== やること ==
A - シナリオ集『ナイルの断章』の紹介文によると、このシナリオ集を作ったサークルの名前は何ですか。
B - シナリオ集『ナイルの断章』の紹介文を、最後の文の後から書き進めてください。

新クトゥルフ神話TRPG用シナリオ集『ナイルの断章』

はじめに

 2022年10月29日、30日に開催されたゲームマーケット2022秋にて、筆者は、新クトゥルフ神話TRPGシナリオ集『ナイルの断章』を頒布した。
 2022年11月1日には、BOOTHにてPDF版の頒布も開始している。

 このシナリオ集の紹介と、エラッタについて本記事でまとめる。
 記事にはシナリオの核心的なネタバレは書かないが、シナリオのトーンが伝わるように紹介を行う。したがって、シナリオに関して事前に何も得ずにプレイしたい方がこの記事を読むことは非推奨である。


ナイルの断章

『ナイルの断章』は、筆者が代表を務めるサークル「墓荒らしの宴」が制作した新クトゥルフ神話TRPG用の合同シナリオ集だ。舞台をエジプトに限定し、自由な発想で各々が思い描くエジプトを表現してもらった。筆者のエジプト狂いに5名のライターを付き合わせた形だ。(なんて迷惑な。)

 収録シナリオは6本。1920年代を舞台にしたものが4本に、古代を舞台にしたものが2本の構成だ。…現代は?ってか古代?!と感じた方も多いのではないだろうか。本当に尖りに尖ったシナリオ集になってしまった…。と筆者すら驚きを隠せない。それでも驚きとしては序の口で、一番驚くべきは、シナリオ集全体で200ページを超える大ボリュームである点だ。(なんで?)

「1人20〜25ページくらいに収めようね。中〜長編までなら書けるよね!」

== 手元の行 ==
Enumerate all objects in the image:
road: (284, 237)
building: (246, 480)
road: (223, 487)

--

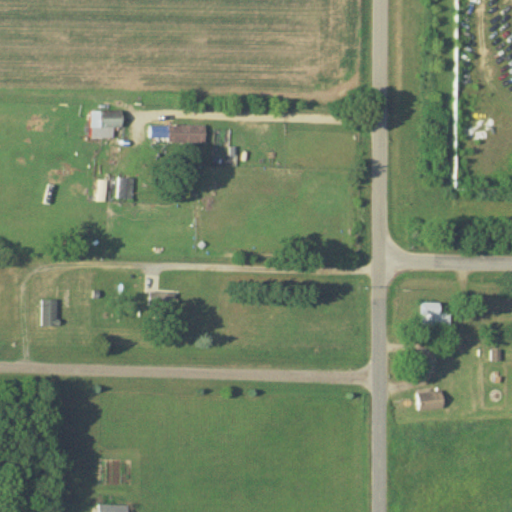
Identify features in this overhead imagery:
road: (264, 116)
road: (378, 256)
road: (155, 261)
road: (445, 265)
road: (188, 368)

== 作業ごとの答え ==
A - 「墓荒らしの宴」です。

B -
企画当初はこんなふうに思っていた。
 蓋を開けてみると、開いた口が塞がらないくらい長いものになっており、最もページの多いシナリオは50ページに迫る勢いだ。
 ただ、それぞれのシナリオに個性があり、筆者のこだわりがあり、面白いシナリオに仕上がっていると感じている。次の章では各シナリオにスポットライトを当てて簡単に紹介しようと思う。

シナリオ

ナイルのアギト

著者:オウルアイ
時代:1923年

 予め用意された探索者(プレロールド探索者)がシナリオに付属しており、新たに探索者を創造を行う必要がないシナリオだ。
 プレロールド探索者はそれぞれ個性豊かで、シナリオに合致したものになっているため、なんの準備をせずとも気軽にセッションに参加できる。

概要
 舞台は1923年のエジプト。若き探検隊のメンバーである探索者たちは、かつてワニ崇拝からクロコディロポリスと呼ばれたファイユーム州へと冒険に向かう。ナイル川流域に存在すると思われるワニ崇拝の遺跡の手がかりを探す探検隊は、現地に潜む神話的勢力と接触し、隠された忌まわしい歴史の真実を発見することになる。

あきもち評
 探検隊として調査に向かう情景は、エジプトロマンそのものであり、非常に趣深いものだろう。探索の自由度(今回はプレイヤーがとれる選択肢の幅を自由度と表現する)が高く、コツコツと調査をしても良いし、大胆に動いても良い。雰囲気を楽しみながら調査を進めることができ、様々なドラマが生まれていくことが想定される。
 海外公式シナリオのような遊び方ができるシナリオになっているので、そういったシナリオを遊びたい人におすすめしたい。



ズルカルナインの七不思議

著者:ホーネット
時代:1920年代(1922年のエジプト王国独立以降)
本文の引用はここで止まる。